3. The Marines on the perimeter of Fallujah cannot be said to control the city. The Iraqi generals have not succeeded in arranging a ceasefire, but rather grafted themselves onto the guerrilla-al Qaeda force, attaining a form of coexistence with them. Now and again, they report to American commanders, collect their salaries and promise to convey US demands to the guerrillas. Nothing usually comes of these demands. The Iraqi generals are at best a sort of buffer between the Marines and the insurgents, their loyalty highly ambivalent. However, this unresolved arrangement could well serve as a prototype for other Iraqi cities. If it spreads, the US military will find control of main Iraqi centers gradually slipping out of their grasp. This raises the question of what did defense secretary Donald Rumsfeld mean when he told the Senate Armed Forces Committee Friday that, despite the abuses of Iraqi prisoners, “We are on the right track.”

Following the Abu Ghraib scandal, the US president may have to rethink the launch plan for his Great Middle East Initiative at the NATO summit late June in Istanbul.

Lectures from the Bush administration on democracy and Western values might not go down too well with nations and governments regaled by every television screen in the world with inhuman scenes from US-run Iraqi prisons.

DEBKAfile’s Washington sources report that, the day before Rumsfeld gave his testimony to congress, Jordan’s King Abdullah visited the White House. As one of America’s staunchest allies, he had hoped to persuade the coming Arab summit in Tunis to collectively condemn suicidal terrorism. For the sake of a unanimous vote, the monarch advised the president to administer a softener to Syria in the form of a start on some sanctions.

The eruption of the Iraqi prisoner crisis has forced Abdullah shelve his proposal for a more propitious moment and the Bush administration to reassess the timing of sanctions against Damascus.

As for Saddam’s public trial on war crimes and crimes against humanity, our sources report that the administration had secretly prepared three leading witnesses for the prosecution who were to have testified to the ex-ruler’s brutal practices: former foreign minister Ali Sabri, ex-information minister Mohammed Saeed Sahaf and ex-defense minister Hashem Mahmid Sultan – all chosen because they were close to Saddam in the last days of his rule. It is now feared that the impact of their testimony will be disappointing in the light of the powerful mages from Abu Ghraib prison since his downfall.
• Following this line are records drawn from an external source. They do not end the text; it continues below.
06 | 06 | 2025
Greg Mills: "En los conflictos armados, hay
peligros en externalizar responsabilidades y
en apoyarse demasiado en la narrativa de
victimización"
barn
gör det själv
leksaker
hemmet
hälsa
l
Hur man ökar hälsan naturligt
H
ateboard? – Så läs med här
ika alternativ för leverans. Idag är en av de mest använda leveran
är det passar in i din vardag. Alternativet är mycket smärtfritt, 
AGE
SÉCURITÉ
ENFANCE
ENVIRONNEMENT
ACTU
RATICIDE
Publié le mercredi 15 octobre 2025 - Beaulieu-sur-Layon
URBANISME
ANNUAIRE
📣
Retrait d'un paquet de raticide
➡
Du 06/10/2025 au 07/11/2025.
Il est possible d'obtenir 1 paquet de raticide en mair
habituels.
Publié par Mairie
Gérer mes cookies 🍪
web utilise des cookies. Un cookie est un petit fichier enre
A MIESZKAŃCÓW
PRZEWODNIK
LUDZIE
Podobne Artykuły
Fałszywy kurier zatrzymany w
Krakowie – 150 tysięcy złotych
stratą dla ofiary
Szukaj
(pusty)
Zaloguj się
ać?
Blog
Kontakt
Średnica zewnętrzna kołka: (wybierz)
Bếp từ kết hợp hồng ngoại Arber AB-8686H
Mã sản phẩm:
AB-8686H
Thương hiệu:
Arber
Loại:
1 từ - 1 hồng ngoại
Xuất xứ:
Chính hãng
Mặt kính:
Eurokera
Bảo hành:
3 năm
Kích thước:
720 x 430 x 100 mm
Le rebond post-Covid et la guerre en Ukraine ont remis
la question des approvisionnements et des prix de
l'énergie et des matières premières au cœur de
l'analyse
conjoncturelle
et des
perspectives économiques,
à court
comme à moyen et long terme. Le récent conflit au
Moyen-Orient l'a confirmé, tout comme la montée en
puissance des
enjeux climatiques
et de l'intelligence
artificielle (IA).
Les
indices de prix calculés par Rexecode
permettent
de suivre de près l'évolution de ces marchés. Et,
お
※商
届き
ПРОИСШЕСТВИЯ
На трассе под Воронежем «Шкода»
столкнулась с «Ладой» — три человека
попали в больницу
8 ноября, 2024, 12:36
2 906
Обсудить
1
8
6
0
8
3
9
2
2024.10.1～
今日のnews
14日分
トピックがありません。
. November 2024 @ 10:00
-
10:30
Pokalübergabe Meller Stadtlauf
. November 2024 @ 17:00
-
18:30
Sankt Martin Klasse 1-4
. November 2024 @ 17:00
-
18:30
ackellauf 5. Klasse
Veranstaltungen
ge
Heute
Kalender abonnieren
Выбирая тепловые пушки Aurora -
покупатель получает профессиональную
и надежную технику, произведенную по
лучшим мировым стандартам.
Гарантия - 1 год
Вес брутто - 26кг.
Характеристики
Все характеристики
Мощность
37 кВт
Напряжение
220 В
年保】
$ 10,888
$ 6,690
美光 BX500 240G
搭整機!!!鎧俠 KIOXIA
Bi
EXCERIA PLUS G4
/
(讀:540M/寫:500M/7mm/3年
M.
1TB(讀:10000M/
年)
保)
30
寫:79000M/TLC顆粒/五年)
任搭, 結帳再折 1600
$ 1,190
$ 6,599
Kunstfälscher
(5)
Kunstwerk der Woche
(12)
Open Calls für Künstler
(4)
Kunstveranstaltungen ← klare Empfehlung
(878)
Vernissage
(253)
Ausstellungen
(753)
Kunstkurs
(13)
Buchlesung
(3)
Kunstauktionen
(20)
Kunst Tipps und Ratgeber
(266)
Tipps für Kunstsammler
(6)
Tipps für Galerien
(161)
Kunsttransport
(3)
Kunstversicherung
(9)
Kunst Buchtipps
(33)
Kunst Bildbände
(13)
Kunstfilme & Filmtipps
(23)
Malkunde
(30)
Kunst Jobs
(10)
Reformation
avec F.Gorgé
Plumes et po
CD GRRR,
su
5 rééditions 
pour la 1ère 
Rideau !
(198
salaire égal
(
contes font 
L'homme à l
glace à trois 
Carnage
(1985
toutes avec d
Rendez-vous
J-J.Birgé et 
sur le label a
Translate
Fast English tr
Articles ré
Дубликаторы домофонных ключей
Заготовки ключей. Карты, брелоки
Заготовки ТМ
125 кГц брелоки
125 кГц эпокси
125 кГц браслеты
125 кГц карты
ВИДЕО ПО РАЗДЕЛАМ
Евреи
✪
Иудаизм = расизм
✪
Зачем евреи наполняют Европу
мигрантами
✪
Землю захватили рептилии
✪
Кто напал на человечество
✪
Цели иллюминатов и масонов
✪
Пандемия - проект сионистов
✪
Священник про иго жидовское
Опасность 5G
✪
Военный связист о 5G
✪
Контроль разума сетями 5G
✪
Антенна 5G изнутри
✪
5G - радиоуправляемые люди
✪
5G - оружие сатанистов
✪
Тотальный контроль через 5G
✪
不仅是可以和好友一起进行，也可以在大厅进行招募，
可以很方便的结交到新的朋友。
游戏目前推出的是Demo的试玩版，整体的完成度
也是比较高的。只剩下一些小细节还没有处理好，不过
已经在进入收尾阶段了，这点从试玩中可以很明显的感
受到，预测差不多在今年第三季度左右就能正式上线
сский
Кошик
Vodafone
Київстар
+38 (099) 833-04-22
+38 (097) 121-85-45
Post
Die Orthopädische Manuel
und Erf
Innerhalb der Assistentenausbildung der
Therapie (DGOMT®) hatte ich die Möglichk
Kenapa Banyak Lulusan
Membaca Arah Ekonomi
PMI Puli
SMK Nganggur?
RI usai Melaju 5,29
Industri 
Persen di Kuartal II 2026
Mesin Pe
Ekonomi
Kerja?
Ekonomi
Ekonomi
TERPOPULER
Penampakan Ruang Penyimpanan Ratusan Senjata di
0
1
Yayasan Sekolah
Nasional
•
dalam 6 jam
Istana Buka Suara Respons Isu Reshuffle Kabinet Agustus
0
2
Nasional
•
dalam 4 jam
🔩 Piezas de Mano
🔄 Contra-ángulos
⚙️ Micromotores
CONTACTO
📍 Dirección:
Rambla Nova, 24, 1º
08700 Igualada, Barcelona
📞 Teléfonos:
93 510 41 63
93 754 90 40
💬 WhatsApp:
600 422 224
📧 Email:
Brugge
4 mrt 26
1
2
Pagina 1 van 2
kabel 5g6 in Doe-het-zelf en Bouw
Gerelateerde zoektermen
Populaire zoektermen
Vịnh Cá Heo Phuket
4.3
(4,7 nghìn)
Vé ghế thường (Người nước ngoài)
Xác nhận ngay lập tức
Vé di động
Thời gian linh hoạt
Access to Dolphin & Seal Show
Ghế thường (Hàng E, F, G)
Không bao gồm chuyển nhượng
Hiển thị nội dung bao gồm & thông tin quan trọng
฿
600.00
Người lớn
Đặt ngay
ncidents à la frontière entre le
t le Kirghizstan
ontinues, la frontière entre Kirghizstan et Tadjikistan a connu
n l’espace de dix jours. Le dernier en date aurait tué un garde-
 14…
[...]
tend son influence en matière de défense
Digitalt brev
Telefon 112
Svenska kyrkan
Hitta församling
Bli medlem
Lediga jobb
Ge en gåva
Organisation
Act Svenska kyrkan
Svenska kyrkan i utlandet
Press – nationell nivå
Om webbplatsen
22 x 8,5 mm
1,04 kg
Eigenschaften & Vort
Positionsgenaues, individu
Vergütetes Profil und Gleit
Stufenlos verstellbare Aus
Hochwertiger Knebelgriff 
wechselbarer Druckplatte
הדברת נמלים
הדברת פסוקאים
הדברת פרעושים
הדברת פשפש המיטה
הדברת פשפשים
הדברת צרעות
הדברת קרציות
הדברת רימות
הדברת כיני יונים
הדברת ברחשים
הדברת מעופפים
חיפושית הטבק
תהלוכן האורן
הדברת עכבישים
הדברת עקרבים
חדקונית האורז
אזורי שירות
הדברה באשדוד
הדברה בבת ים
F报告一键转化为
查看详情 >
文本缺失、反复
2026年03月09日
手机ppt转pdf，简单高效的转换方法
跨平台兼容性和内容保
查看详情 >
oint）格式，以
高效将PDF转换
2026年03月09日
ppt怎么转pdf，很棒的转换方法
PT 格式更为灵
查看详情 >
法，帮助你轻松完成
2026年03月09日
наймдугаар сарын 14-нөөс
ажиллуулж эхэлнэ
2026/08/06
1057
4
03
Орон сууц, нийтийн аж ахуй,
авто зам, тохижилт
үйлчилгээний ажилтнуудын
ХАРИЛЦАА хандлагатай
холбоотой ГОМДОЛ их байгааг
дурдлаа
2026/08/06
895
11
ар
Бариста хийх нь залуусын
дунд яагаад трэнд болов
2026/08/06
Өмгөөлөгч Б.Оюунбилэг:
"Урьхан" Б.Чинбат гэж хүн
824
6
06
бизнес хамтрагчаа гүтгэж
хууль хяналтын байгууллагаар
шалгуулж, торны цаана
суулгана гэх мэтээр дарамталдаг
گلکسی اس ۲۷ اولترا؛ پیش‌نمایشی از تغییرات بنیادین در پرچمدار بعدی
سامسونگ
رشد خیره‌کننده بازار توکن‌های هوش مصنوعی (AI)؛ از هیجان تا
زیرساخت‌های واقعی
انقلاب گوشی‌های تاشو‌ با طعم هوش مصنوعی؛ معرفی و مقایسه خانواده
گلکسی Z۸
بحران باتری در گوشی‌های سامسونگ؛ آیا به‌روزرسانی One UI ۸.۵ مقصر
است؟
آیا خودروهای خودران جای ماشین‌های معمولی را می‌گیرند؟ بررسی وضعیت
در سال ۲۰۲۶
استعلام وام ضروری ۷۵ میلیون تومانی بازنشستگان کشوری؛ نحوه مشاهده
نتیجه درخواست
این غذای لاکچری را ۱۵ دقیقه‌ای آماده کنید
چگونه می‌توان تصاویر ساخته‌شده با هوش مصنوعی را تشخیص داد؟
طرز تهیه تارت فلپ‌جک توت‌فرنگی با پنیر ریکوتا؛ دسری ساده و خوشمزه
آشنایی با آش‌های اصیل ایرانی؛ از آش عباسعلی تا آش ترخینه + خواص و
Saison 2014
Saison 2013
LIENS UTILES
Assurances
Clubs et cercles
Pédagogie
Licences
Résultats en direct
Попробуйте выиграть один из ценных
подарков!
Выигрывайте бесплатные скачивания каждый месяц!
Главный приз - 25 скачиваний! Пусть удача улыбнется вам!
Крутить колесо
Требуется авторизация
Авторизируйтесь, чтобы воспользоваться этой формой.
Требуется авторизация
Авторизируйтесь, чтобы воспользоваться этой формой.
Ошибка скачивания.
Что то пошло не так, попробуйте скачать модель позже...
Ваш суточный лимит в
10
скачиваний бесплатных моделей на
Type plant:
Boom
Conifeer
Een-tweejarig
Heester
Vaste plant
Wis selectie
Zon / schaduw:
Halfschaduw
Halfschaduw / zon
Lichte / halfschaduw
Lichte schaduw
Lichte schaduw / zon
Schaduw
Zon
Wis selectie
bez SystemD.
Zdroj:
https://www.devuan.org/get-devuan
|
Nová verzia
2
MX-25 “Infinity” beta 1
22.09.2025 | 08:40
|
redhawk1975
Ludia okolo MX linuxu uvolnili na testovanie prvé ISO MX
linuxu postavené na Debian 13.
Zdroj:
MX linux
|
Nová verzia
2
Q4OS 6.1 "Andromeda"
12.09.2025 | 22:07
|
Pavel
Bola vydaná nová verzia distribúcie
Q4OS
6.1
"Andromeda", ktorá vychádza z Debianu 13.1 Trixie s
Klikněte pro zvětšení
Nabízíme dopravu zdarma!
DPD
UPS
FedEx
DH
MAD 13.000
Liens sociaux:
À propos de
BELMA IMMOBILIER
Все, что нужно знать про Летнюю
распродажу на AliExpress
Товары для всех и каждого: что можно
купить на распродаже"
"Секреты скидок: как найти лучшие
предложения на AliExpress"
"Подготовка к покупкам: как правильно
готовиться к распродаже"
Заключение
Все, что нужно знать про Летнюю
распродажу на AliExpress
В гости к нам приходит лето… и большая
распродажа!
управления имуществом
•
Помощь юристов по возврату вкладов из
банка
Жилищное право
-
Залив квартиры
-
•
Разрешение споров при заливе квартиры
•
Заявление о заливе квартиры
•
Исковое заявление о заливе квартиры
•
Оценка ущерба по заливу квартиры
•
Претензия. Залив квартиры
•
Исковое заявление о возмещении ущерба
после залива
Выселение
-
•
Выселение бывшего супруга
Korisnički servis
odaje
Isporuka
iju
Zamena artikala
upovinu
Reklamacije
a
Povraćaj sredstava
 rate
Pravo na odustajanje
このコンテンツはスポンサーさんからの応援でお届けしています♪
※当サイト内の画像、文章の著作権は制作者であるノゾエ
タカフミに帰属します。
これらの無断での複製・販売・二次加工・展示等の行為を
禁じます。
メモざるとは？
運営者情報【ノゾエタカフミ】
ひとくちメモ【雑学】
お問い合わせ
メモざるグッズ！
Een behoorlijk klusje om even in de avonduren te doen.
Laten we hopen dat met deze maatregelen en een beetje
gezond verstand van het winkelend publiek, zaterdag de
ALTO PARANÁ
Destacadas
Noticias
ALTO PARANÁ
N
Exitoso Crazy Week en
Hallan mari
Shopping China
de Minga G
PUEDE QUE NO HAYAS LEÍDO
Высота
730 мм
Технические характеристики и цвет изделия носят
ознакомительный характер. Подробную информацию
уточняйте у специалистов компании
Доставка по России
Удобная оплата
The US presidential campaign has likewise taken an unexpected turn. DEBKAfile’s Washington sources report exclusively that, as recently as ten days ago, Senator John Kerry’s campaign staff had resolved to drop Iraq as its focal issue after receiving startling new intelligence data. North Korea, the Democratic team had discovered, did not have only two nuclear bombs as generally believed but eight, all operational. Kerry would have argued that the Bush White House, because of its obsession with Saddam Hussein’s overthrow and Iraq – where no WMD was found, had neglected a front far more hazardous to the security of the United States and its allies, i.e. North Korea’s expanding nuclear arsenal.

The development of the Iraqi prisoner crisis persuaded the Democratic presidential contender to abandon his North Korean strategy. The imagery from Abu Ghraib has proved even more radioactive in its effect on America than eight North Korean nuclear bombs.

Posted by:tipper

#1  Hard to imagine getting everything more wrong if you tried. My favorite part may be the preposterous stuff about Sadr having the initiative (or a chance). Second would be the idea that this scandal will alter Iraqis' attitudes towards decades of murder, mutiliation, and oppression under the former despot.